Process Modelling and Model Analysis describes the use of models in process engineering. Process engineering is all about manufacturing--of just about anything! To manage processing and manufacturing systematically, the engineer has to bring together many different techniques and analyses of the interaction between various aspects of the process. For example, process engineers would apply models to perform feasibility analyses of novel process designs, assess environmental impact, and detect potential hazards or accidents. To manage complex systems and enable process design, the behavior of systems is reduced to simple mathematical forms. This book provides a systematic approach to the mathematical development of process models and explains how to analyze those models. Additionally, there is a comprehensive bibliography for further reading, a question and answer section, and an accompanying Web site developed by the authors with additional data and exercises. Introduces a structured modeling methodology emphasizing the importance of the modeling goal and including key steps such as model verification, calibration, and validation Focuses on novel and advanced modeling techniques such as discrete, hybrid, hierarchical, and empirical modeling Illustrates the notions, tools, and techniques of process modeling with examples and advances applications
Since process models are nowadays ubiquitous in many applications, the challenges and alternatives related to their development, validation, and efficient use have become more apparent. In addition, the massive amounts of both offline and online data available today open the door for new applications and solutions. However, transforming data into useful models and information in the context of the process industry or of bio-systems requires specific approaches and considerations such as new modelling methodologies incorporating the complex, stochastic, hybrid and distributed nature of many processes in particular. The same can be said about the tools and software environments used to describe, code, and solve such models for their further exploitation. Going well beyond mere simulation tools, these advanced tools offer a software suite built around the models, facilitating tasks such as experiment design, parameter estimation, model initialization, validation, analysis, size reduction, discretization, optimization, distributed computation, co-simulation, etc. This Special Issue collects novel developments in these topics in order to address the challenges brought by the use of models in their different facets, and to reflect state of the art developments in methods, tools and industrial applications.
Business Process Modeling, Simulation and Design covers the design of business processes from a broad quantitative modeling perspective. The text presents a multitude of analytical tools that can be used to model, analyze, understand and ultimately, to design business processes. The range of topics in this text include graphical flowcharting tools, deterministic models for cycle time analysis and capacity decisions, analytical queuing methods, as well as the use of Data Envelopment Analysis (DEA) for benchmarking purposes. And a major portion of the book is devoted to simulation modeling using a state of the art discrete-event simulation package.
This compact and original reference and textbook presents the most important classical and modern essentials of control engineering in a single volume. It constitutes a harmonic mixture of control theory and applications, which makes the book especially useful for students, practicing engineers and researchers interested in modeling and control of processes. Well written and easily understandable, it includes a range of methods for the analysis and design of control systems.
A process model is very often used for system analysis, design and management in various application areas. Using a process model has the advantage that it has only to be as precise as necessary within the parameters of the individual field of application, whereas the precision externally is less important. This makes process modeling easier and open for structuring. The contributions deal with different approaches to process modelling, especially in the areas of business process modelling, logistics and production processes and water systems.
Ten years ago, groupware bundled with email and calendar applications helped track the flow of work from person to person within an organization. Workflow in today's enterprise means more monitoring and orchestrating massive systems.

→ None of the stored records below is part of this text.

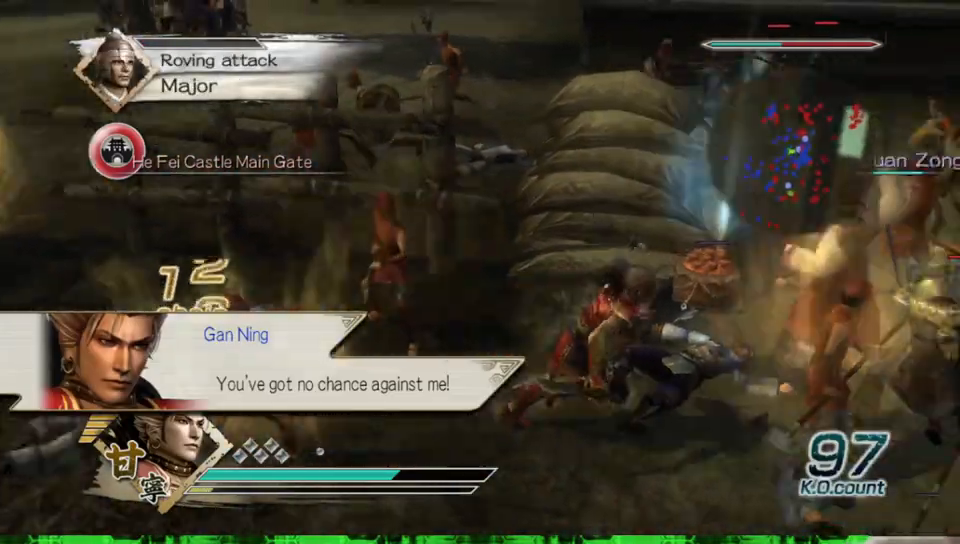
{"dt_ms": 500, "buttons": [], "left_stick": "up-right", "right_stick": "center", "events": [[133, "left_stick", "up"], [467, "left_stick", "up-right"]]}
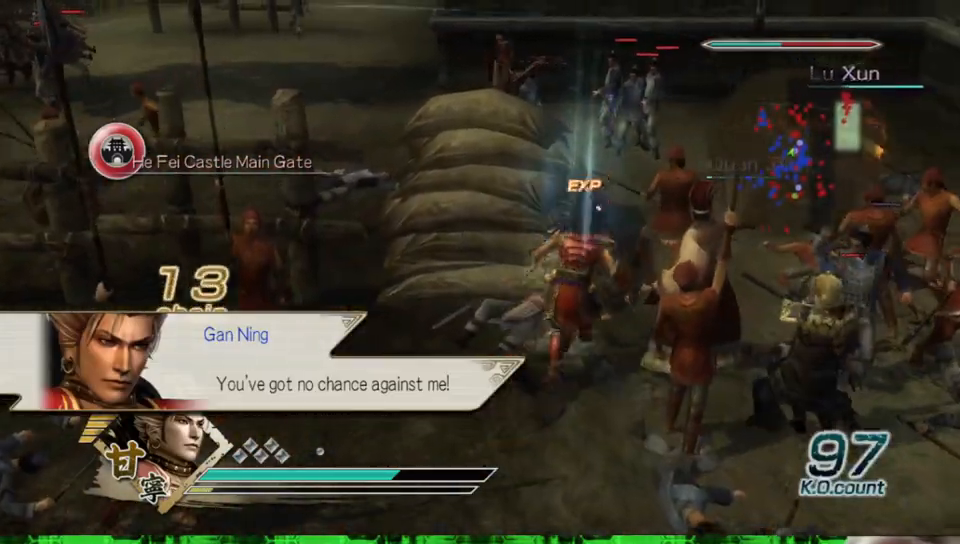
{"dt_ms": 1000, "buttons": [], "left_stick": "up-right", "right_stick": "center", "events": [[133, "R2", "down"], [167, "left_stick", "right"], [250, "R2", "up"], [517, "right_stick", "left"], [783, "left_stick", "up-right"], [817, "right_stick", "center"]]}
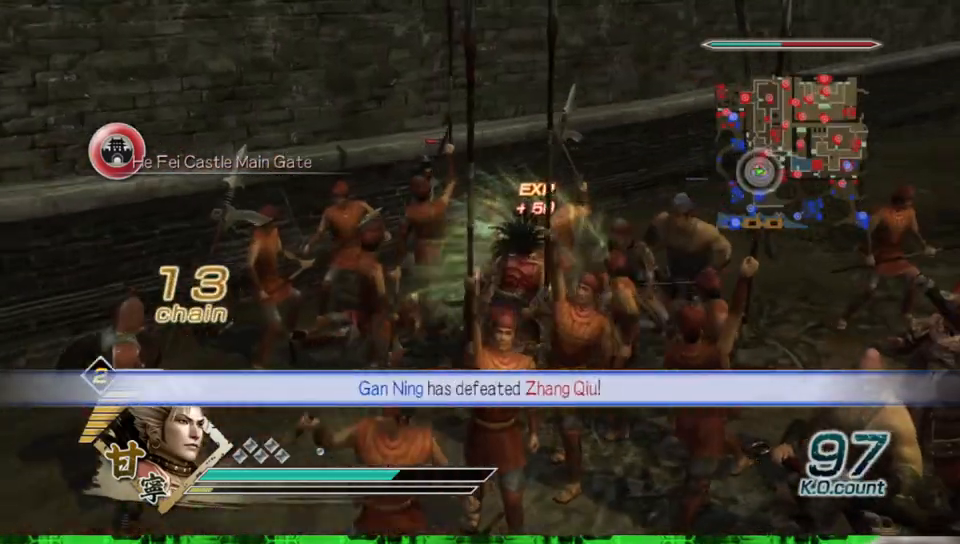
{"dt_ms": 500, "buttons": [], "left_stick": "up-right", "right_stick": "center", "events": [[117, "right_stick", "left"], [333, "right_stick", "center"]]}
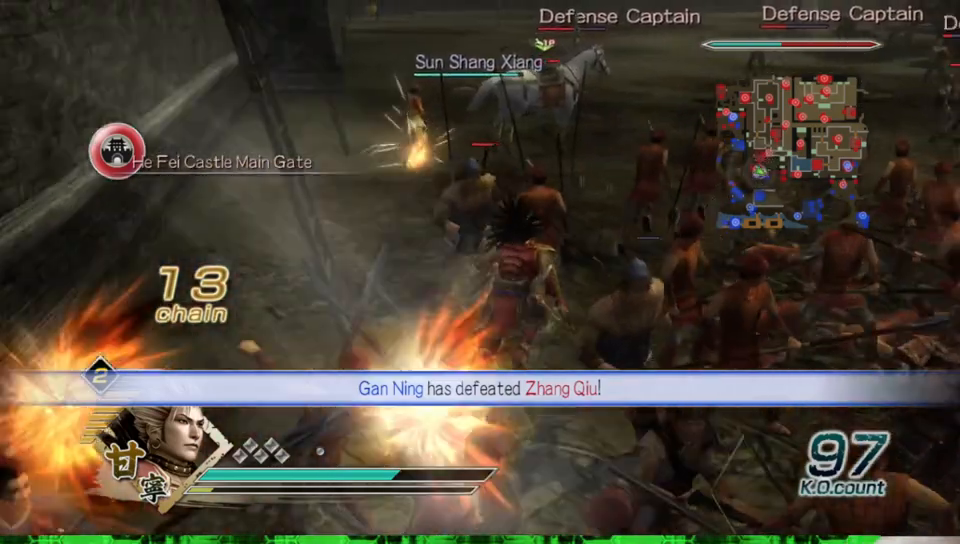
{"dt_ms": 500, "buttons": [], "left_stick": "up", "right_stick": "center", "events": [[67, "left_stick", "up"]]}
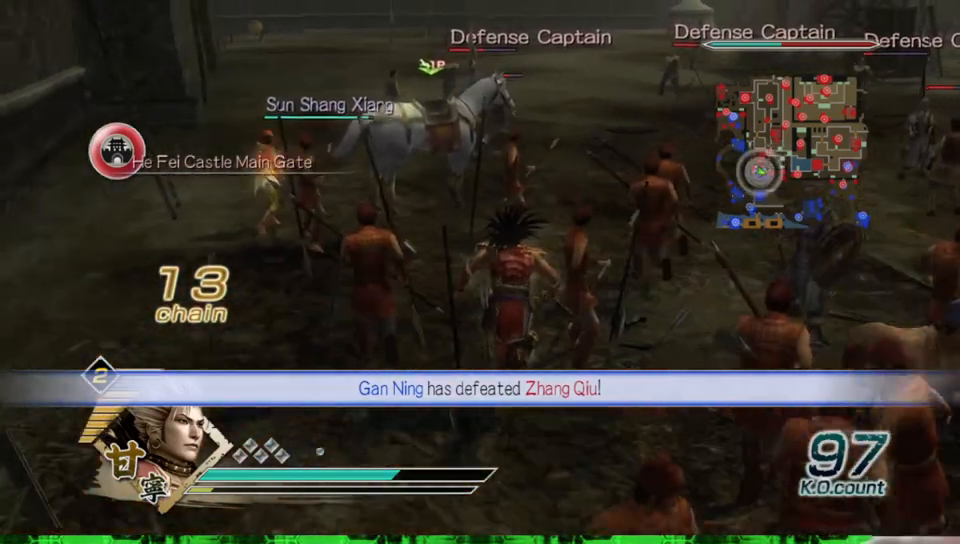
{"dt_ms": 500, "buttons": [], "left_stick": "up", "right_stick": "center", "events": []}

A new technology called Business Process Management, or BPM, helps software architects and developers design, code, run, administer, and monitor complex network-based business processes BPM replaces those sketchy flowchart diagrams that business analysts draw on whiteboards with a precise model that uses standard graphical and XML representations, and an architecture that allows it converse with other services, systems, and users. Sound complicated? It is. But it's downright frustrating when you have to search the Web for every little piece of information vital to the process. Essential Business Process Modeling gathers all the concepts, design, architecture, and standard specifications of BPM into one concise book, and offers hands-on examples that illustrate BPM's approach to process notation, execution, administration and monitoring. Author Mike Havey demonstrates standard ways to code rigorous processes that are centerpieces of a service-oriented architecture (SOA), which defines how networks interact so that one can perform a service for the other. His book also shows how BPM complements enterprise application integration (EAI), a method for moving from older applications to new ones, and Enterprise Service BUS for integrating different web services, messaging, and XML technologies into a single network. BPM, he says, is to this collection of services what a conductor is to musicians in an orchestra: it coordinates their actions in the performance of a larger composition. Essential Business Process Modeling teaches you how to develop examples of process-oriented applications using free tools that can be run on an average PC or laptop. You'll also learn about BPM design patterns and best practices, as well as some underlying theory. The best way to monitor processes within an enterprise is with BPM, and the best way to navigate BPM is with this valuable book.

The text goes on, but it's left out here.